*Required task 1*
Translate into French this sentence from the mailing-list post about the Tony Curtis line: "The topic was Tony Curtis and the perhaps apocryphal line that he uttered with a Bronx accent."
*Required task 2*
Carry on the mailing-list post about the Tony Curtis line, beginning immediately after its final line.

*Selected extract*
────────────────────────────────────────

Yonduh lies de castle of de caliph, my fadder (attrib Tony Curtis 1961 Nov)

Jonathan Lighter wuxxmupp2000 at GMAIL.COM
Thu Oct 20 12:02:09 UTC 2011


IMDb offers only one quotation from the 1951 film:

"Son of a noseless mother! Maggot-brained child of a jackass!"

JL

On Thu, Oct 20, 2011 at 1:42 AM, Garson O'Toole
<adsgarsonotoole at gmail.com> wrote:
> ---------------------- Information from the mail header -----------------------
> Sender:       American Dialect Society <ADS-L at LISTSERV.UGA.EDU>
> Poster:       Garson O'Toole <adsgarsonotoole at GMAIL.COM>
> Subject:      Yonduh lies de castle of de caliph, my fadder (attrib Tony Curtis
>              1961 Nov)
> -------------------------------------------------------------------------------
>
> Serendipitously I came across a quotation (and pronunciation) that was
> discussed on the ADS list more than one year ago in July 2010. The
> topic was Tony Curtis and the perhaps apocryphal line that he uttered
> with a Bronx accent. Jonathan Lighter, Wilson Gray, Dave Wilton and
> others commented and gathered evidence and posted it to the list (some
> included below). There are different versions of the supposed line:
>
> "Yonder lies the castle of my fodder"

────────────────────────────────────────

Recorded data:
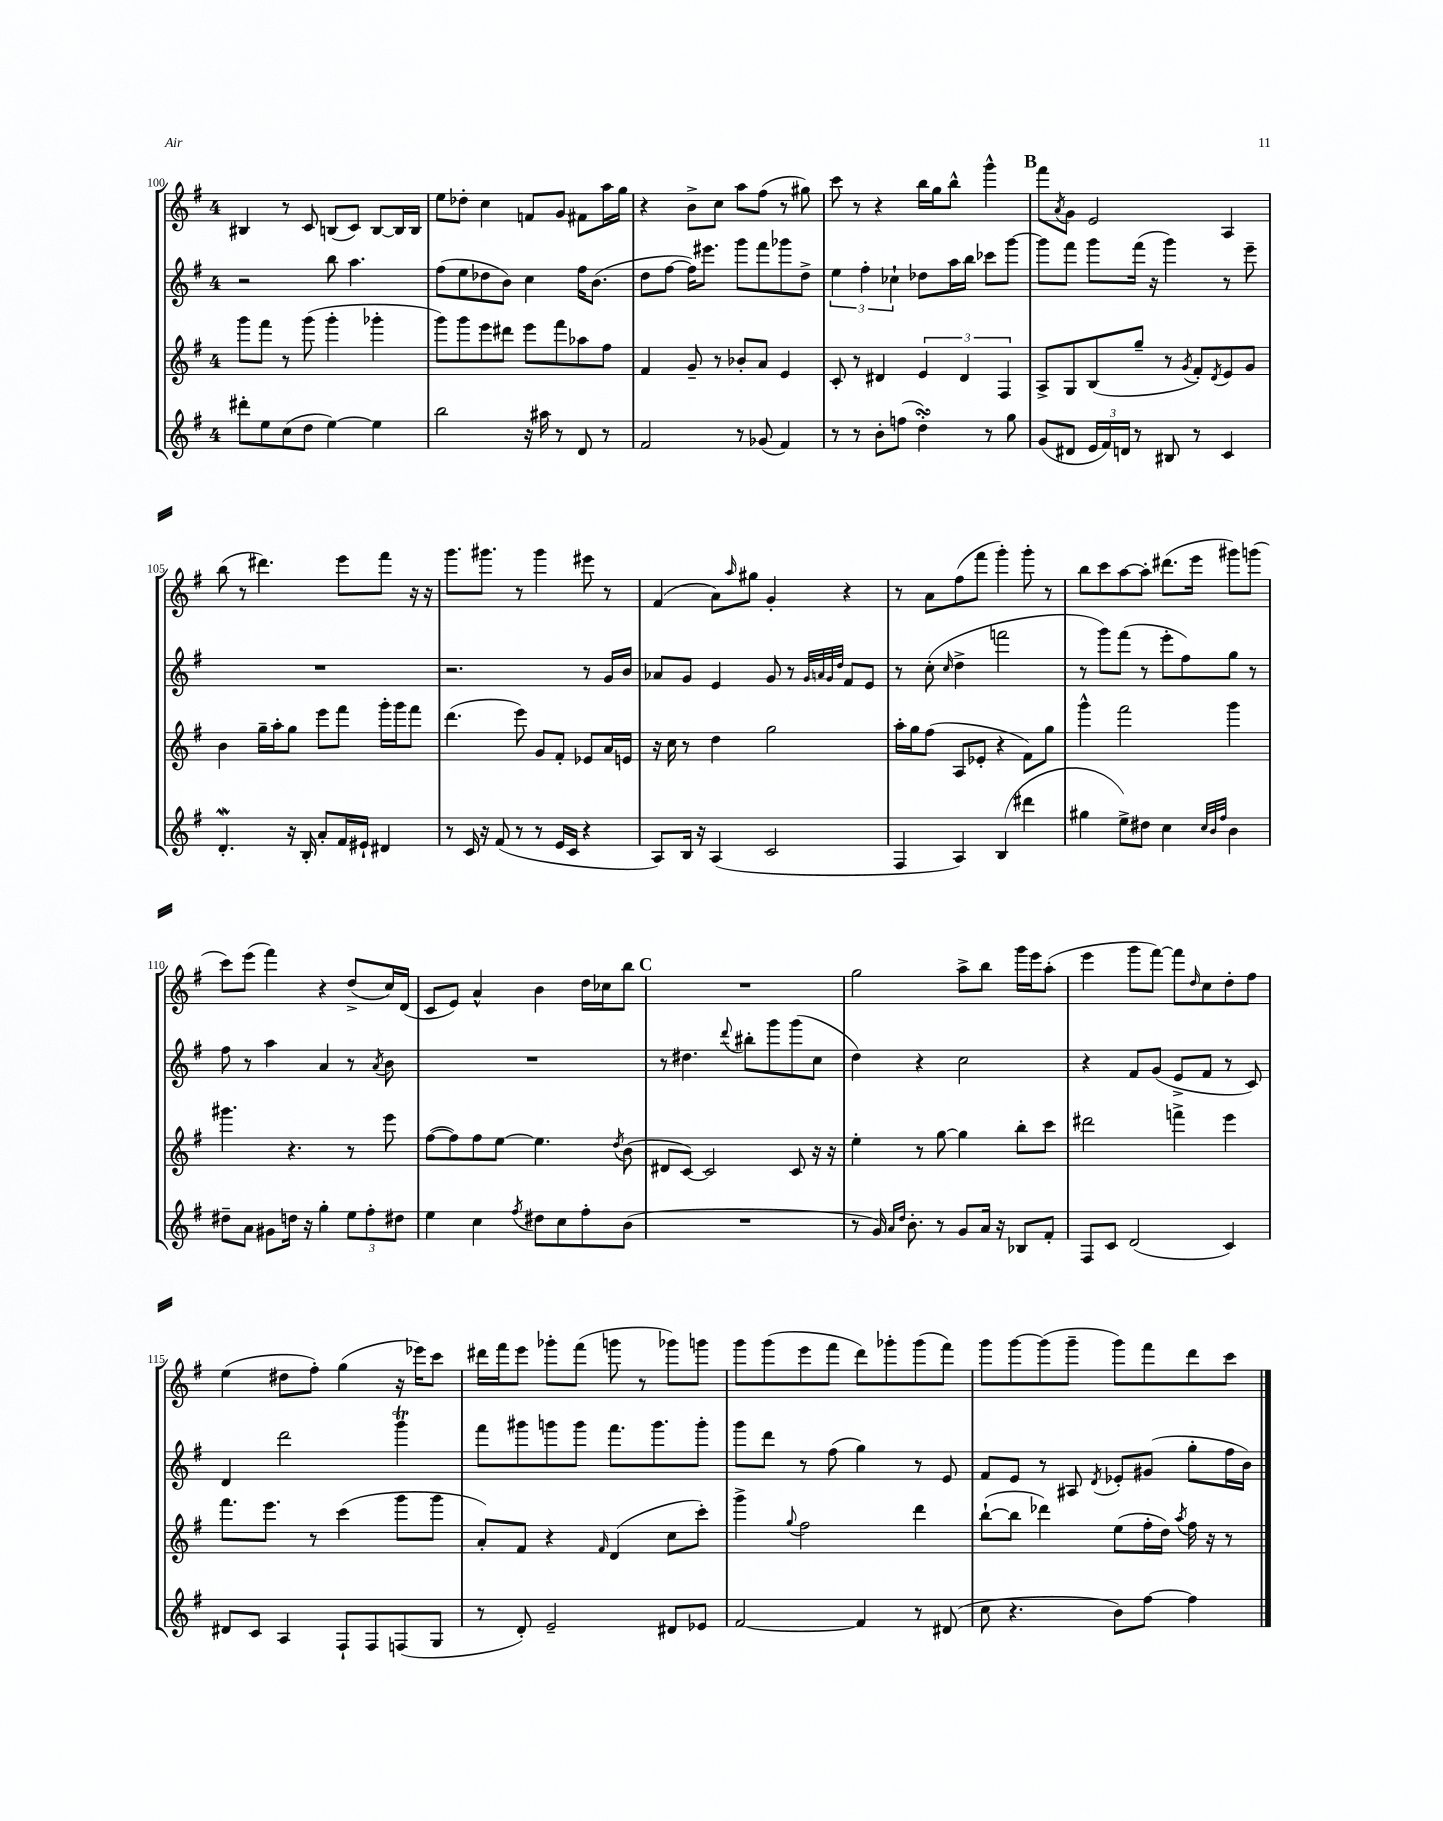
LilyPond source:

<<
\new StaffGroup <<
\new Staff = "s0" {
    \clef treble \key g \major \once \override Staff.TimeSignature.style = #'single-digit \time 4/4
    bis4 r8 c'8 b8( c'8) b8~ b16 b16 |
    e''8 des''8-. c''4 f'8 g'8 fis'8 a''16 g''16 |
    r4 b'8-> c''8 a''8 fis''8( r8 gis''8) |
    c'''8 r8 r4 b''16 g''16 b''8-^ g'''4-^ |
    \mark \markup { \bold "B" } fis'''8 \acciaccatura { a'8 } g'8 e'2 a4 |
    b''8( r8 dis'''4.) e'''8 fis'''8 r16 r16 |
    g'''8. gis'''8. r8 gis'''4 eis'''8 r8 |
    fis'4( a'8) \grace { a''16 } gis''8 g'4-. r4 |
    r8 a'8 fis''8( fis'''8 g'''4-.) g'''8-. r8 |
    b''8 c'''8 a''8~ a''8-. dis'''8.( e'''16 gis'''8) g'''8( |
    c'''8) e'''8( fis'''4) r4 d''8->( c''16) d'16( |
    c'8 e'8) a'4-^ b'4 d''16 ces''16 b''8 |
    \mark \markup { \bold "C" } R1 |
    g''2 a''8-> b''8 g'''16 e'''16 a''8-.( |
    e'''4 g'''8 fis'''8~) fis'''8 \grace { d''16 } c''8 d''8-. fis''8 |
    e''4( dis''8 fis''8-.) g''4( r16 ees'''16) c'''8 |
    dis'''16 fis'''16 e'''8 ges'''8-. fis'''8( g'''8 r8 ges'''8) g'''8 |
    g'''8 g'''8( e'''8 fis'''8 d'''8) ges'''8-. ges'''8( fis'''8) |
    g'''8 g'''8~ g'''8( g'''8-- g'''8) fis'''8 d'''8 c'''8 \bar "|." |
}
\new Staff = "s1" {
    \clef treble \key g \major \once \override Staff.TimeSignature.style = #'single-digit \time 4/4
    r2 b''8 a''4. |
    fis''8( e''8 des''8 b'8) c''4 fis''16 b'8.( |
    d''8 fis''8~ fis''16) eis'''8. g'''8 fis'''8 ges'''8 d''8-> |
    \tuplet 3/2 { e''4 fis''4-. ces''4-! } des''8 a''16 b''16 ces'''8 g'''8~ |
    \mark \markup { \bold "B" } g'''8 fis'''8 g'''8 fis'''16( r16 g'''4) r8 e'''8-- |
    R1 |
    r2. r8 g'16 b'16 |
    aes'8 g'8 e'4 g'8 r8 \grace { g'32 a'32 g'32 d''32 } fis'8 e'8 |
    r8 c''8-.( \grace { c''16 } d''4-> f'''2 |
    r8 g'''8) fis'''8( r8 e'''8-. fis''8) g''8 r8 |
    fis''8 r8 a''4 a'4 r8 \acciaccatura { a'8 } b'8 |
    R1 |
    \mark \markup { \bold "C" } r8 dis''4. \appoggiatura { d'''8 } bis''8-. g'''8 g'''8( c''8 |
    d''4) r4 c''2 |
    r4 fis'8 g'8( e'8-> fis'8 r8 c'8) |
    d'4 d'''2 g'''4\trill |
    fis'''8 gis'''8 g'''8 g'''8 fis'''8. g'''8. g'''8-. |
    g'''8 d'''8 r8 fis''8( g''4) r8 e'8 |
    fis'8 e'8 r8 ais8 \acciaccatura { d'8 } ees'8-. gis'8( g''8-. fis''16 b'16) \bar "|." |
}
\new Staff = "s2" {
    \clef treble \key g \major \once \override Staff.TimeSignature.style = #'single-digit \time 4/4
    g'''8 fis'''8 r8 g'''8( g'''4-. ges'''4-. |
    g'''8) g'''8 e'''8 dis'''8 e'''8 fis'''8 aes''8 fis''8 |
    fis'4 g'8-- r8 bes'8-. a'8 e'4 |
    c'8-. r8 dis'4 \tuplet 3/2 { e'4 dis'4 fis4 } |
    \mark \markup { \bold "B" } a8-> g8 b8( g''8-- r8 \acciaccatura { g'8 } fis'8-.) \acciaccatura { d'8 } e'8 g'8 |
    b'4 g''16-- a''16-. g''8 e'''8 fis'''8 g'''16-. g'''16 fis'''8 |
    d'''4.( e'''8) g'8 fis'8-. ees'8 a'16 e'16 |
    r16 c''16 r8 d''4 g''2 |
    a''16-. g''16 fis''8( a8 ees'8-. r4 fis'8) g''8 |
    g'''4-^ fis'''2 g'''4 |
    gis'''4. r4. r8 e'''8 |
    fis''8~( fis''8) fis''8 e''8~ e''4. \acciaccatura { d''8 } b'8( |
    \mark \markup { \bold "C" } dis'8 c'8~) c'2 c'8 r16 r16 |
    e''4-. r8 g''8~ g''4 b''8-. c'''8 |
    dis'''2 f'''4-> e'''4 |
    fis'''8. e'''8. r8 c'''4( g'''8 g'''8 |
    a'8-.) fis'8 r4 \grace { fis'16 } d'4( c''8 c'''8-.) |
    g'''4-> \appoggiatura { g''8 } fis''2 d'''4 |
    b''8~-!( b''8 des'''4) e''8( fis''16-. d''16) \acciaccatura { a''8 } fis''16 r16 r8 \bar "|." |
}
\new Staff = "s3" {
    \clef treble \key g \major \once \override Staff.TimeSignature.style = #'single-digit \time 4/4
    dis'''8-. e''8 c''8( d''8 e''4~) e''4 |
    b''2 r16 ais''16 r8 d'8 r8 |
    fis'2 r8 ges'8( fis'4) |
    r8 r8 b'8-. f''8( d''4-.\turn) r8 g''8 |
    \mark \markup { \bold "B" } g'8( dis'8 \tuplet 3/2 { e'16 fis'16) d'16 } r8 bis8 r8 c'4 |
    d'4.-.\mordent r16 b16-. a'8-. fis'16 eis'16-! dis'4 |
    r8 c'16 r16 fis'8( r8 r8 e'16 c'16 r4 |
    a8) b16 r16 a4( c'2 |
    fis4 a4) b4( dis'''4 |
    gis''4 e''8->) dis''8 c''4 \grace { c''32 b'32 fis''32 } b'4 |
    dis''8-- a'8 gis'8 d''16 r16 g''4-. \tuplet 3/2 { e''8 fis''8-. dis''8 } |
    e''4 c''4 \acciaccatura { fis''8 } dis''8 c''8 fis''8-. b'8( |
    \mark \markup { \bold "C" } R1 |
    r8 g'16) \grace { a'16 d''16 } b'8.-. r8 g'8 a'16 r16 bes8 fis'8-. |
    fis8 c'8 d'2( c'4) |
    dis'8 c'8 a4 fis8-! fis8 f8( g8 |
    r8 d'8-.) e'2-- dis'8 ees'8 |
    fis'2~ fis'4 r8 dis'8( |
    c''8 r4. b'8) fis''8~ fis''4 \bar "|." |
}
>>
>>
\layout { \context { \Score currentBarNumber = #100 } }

────────────────────────────────────────

*Task result 1*
Le sujet était Tony Curtis et la réplique, peut-être apocryphe, qu'il a prononcée avec un accent du Bronx.

*Task result 2*
> "Yonda stands da castle of my fodda"
> "Yonda is my fadda's castle"
>
> In 1961 Life magazine gave the following version of the line: "Yonduh
> lies de castle of de caliph, my fadder." The magazine claimed that the
> words were spoken by Curtis in "The Prince Who Was a Thief".  I have
> not seen this movie.
>
> Has anyone on the list seen this movie? Are there cites before
> November 1961 that make this type of claim?
>
> Cite: 1961 November 17, Life, "Bee-yoody-ful Life of a Movie Caliph"
> by Shana Alexander, Start Page 161, Quote Page 170, Time Inc, New
> York. (Google Books full view)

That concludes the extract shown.